### Problem to solve:
Every entry is to be returned unchanged, and no picture is to be included.

### Dataset content:
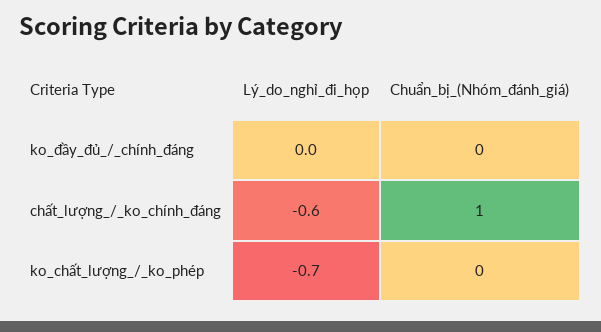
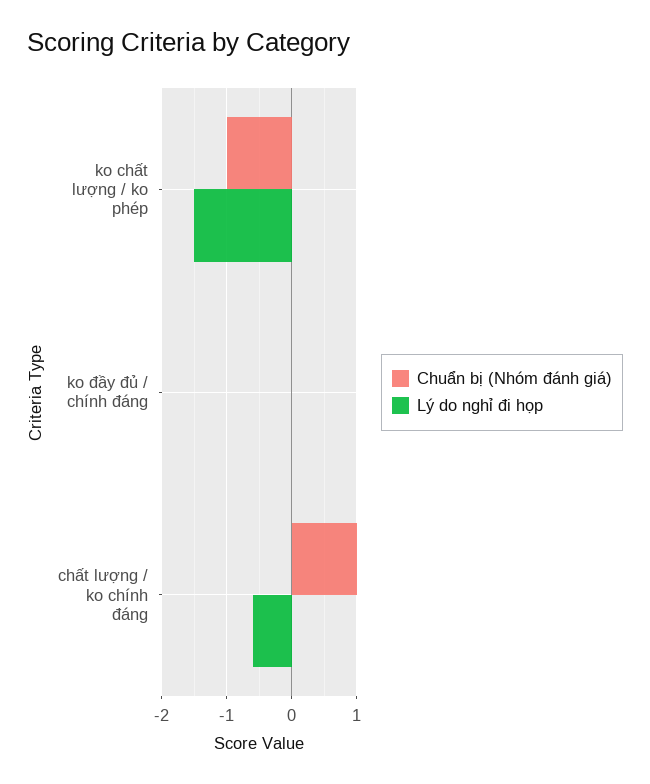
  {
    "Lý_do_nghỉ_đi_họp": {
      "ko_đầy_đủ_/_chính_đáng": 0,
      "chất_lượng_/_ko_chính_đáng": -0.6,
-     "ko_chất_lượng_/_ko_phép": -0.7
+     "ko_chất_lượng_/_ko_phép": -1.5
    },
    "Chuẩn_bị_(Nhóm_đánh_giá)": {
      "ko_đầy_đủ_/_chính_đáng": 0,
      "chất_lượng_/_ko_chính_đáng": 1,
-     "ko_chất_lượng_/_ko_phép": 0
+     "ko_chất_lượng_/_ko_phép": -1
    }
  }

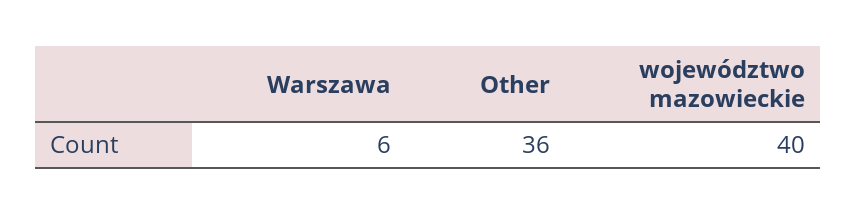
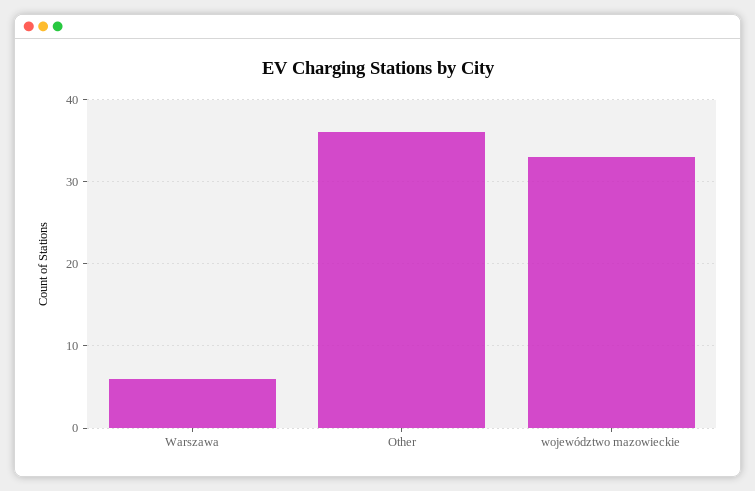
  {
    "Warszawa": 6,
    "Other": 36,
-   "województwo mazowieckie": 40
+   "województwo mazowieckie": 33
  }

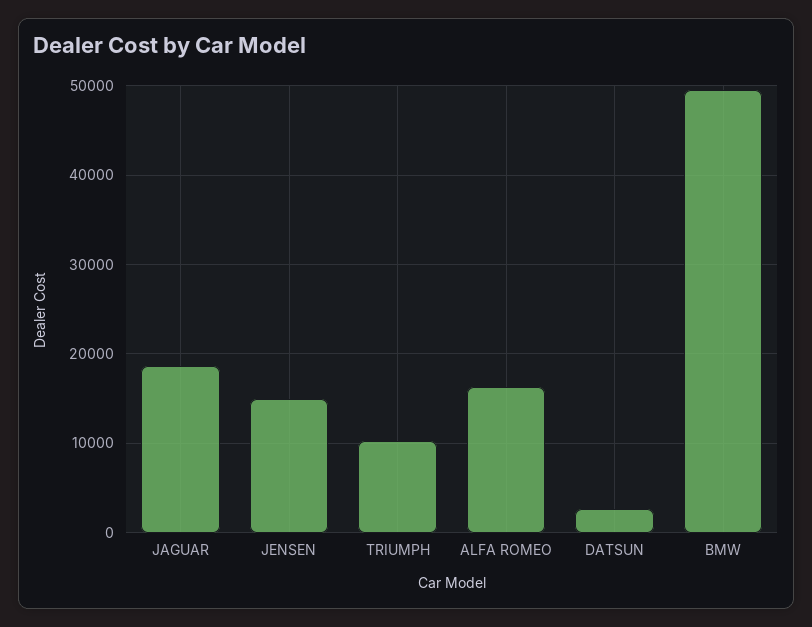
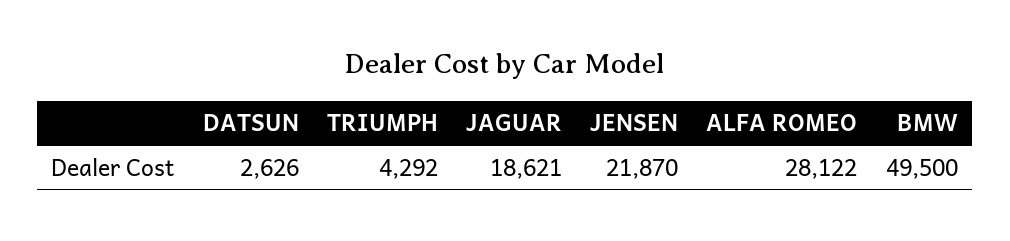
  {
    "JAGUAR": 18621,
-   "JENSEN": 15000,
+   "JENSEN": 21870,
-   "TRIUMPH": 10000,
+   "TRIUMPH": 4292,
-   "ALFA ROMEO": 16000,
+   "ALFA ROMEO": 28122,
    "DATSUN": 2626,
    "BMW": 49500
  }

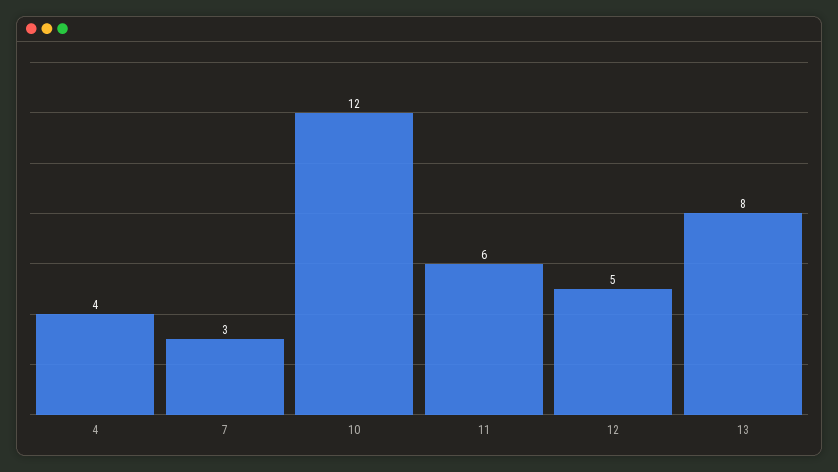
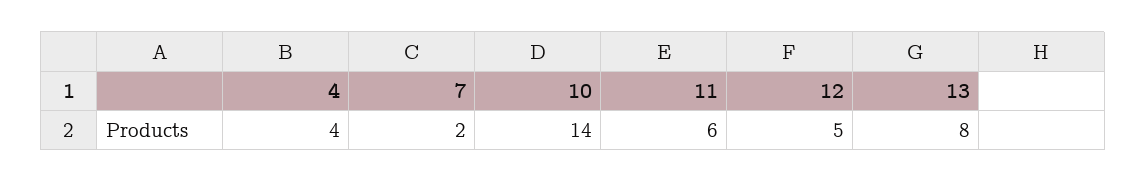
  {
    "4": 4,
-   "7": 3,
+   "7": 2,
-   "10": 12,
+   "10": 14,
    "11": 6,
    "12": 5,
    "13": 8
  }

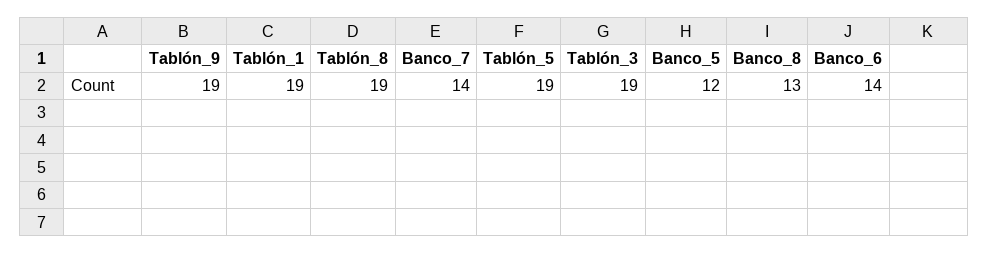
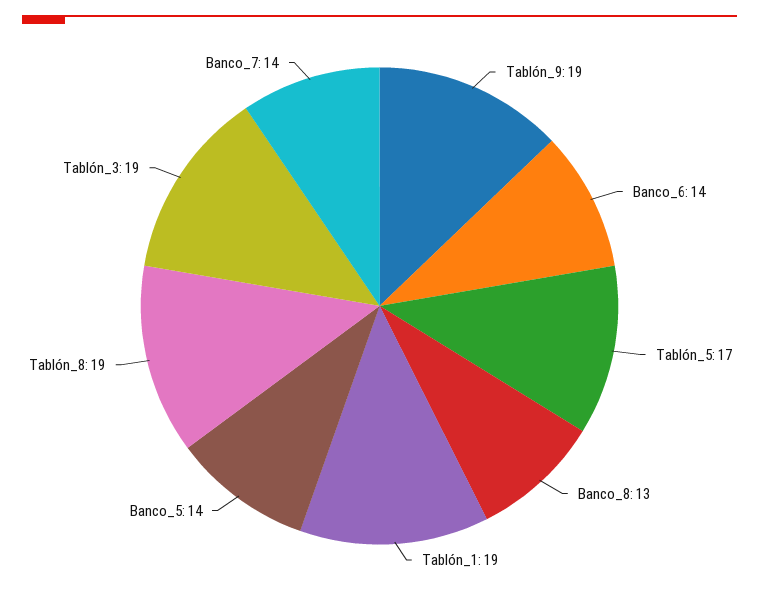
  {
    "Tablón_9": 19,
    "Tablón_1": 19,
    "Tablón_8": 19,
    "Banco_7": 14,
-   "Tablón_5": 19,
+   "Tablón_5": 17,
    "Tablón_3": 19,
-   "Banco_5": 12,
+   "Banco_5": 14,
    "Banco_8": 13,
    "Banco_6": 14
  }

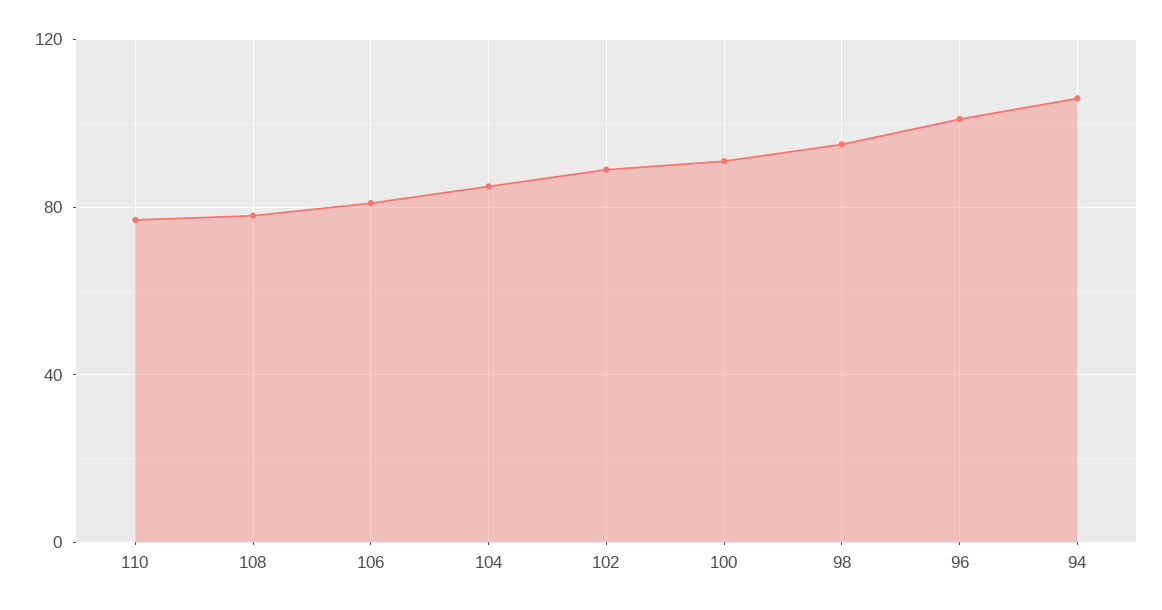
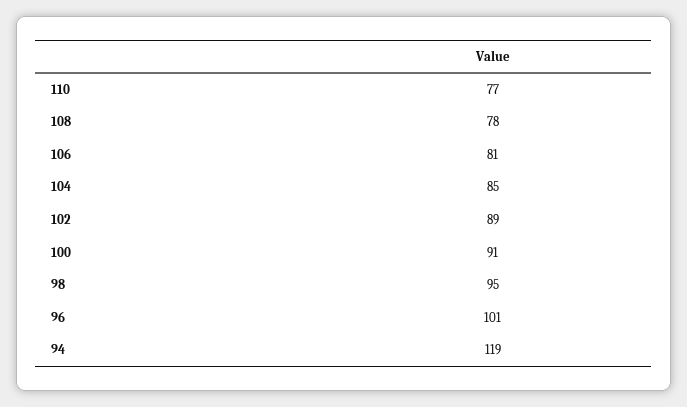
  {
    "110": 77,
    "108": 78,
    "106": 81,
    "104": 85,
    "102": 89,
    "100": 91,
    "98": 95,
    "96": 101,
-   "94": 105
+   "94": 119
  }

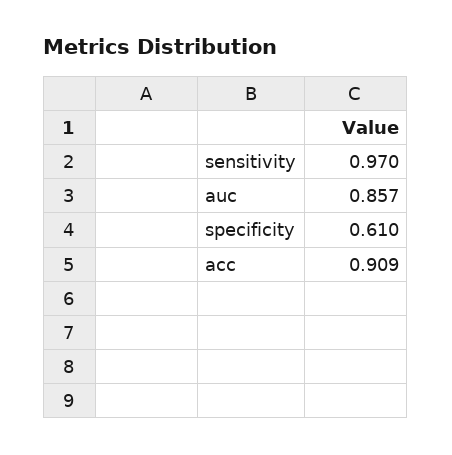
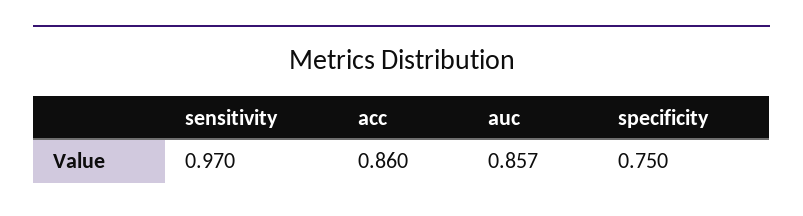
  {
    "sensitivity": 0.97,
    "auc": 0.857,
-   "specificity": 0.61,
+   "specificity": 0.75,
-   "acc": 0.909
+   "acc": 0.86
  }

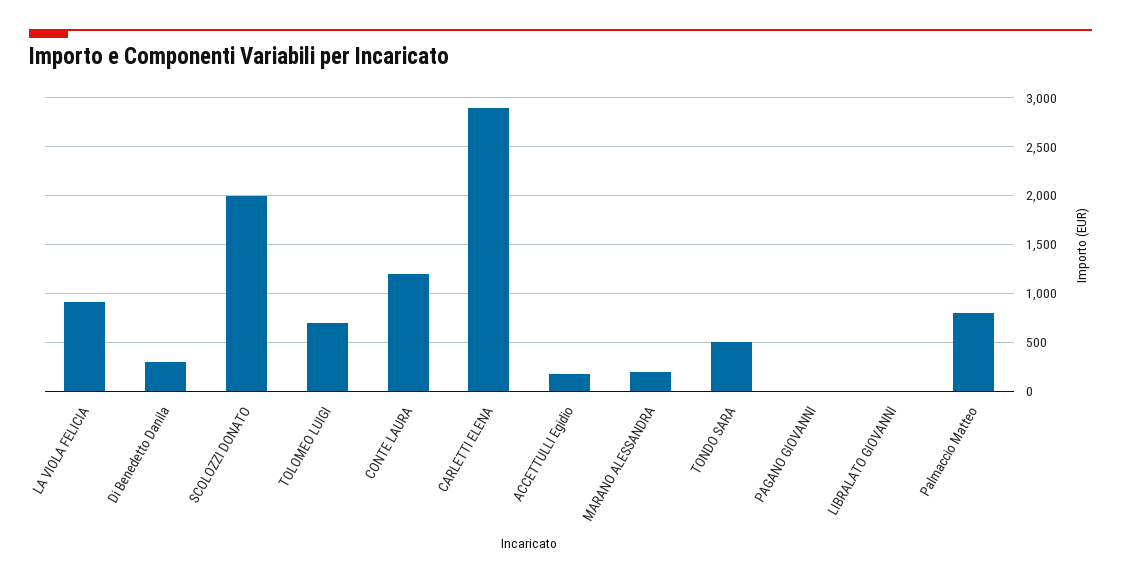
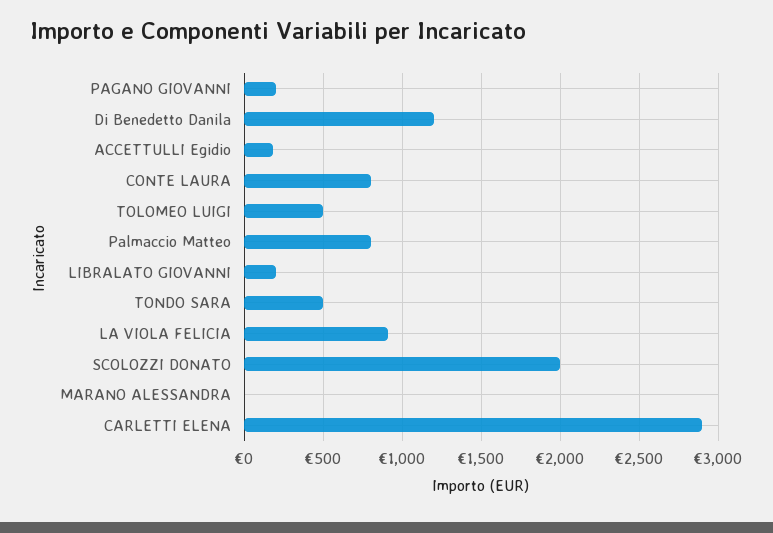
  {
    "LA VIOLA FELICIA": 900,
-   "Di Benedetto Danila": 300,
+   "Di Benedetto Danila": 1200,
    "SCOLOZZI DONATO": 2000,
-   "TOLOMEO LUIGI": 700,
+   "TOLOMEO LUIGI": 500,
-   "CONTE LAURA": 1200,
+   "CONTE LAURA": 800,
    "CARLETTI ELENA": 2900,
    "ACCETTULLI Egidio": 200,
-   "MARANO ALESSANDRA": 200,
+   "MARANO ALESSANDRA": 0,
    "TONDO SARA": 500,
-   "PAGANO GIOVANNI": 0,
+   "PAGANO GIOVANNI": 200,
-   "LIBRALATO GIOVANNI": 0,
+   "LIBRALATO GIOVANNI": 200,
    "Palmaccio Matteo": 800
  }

### Result of this exercise:
  {
    "Lý_do_nghỉ_đi_họp": {
      "ko_đầy_đủ_/_chính_đáng": 0,
      "chất_lượng_/_ko_chính_đáng": -0.6,
-     "ko_chất_lượng_/_ko_phép": -0.7
+     "ko_chất_lượng_/_ko_phép": -1.5
    },
    "Chuẩn_bị_(Nhóm_đánh_giá)": {
      "ko_đầy_đủ_/_chính_đáng": 0,
      "chất_lượng_/_ko_chính_đáng": 1,
-     "ko_chất_lượng_/_ko_phép": 0
+     "ko_chất_lượng_/_ko_phép": -1
    }
  }

  {
    "Warszawa": 6,
    "Other": 36,
-   "województwo mazowieckie": 40
+   "województwo mazowieckie": 33
  }

  {
    "JAGUAR": 18621,
-   "JENSEN": 15000,
+   "JENSEN": 21870,
-   "TRIUMPH": 10000,
+   "TRIUMPH": 4292,
-   "ALFA ROMEO": 16000,
+   "ALFA ROMEO": 28122,
    "DATSUN": 2626,
    "BMW": 49500
  }

  {
    "4": 4,
-   "7": 3,
+   "7": 2,
-   "10": 12,
+   "10": 14,
    "11": 6,
    "12": 5,
    "13": 8
  }

  {
    "Tablón_9": 19,
    "Tablón_1": 19,
    "Tablón_8": 19,
    "Banco_7": 14,
-   "Tablón_5": 19,
+   "Tablón_5": 17,
    "Tablón_3": 19,
-   "Banco_5": 12,
+   "Banco_5": 14,
    "Banco_8": 13,
    "Banco_6": 14
  }

  {
    "110": 77,
    "108": 78,
    "106": 81,
    "104": 85,
    "102": 89,
    "100": 91,
    "98": 95,
    "96": 101,
-   "94": 105
+   "94": 119
  }

  {
    "sensitivity": 0.97,
    "auc": 0.857,
-   "specificity": 0.61,
+   "specificity": 0.75,
-   "acc": 0.909
+   "acc": 0.86
  }

  {
    "LA VIOLA FELICIA": 900,
-   "Di Benedetto Danila": 300,
+   "Di Benedetto Danila": 1200,
    "SCOLOZZI DONATO": 2000,
-   "TOLOMEO LUIGI": 700,
+   "TOLOMEO LUIGI": 500,
-   "CONTE LAURA": 1200,
+   "CONTE LAURA": 800,
    "CARLETTI ELENA": 2900,
    "ACCETTULLI Egidio": 200,
-   "MARANO ALESSANDRA": 200,
+   "MARANO ALESSANDRA": 0,
    "TONDO SARA": 500,
-   "PAGANO GIOVANNI": 0,
+   "PAGANO GIOVANNI": 200,
-   "LIBRALATO GIOVANNI": 0,
+   "LIBRALATO GIOVANNI": 200,
    "Palmaccio Matteo": 800
  }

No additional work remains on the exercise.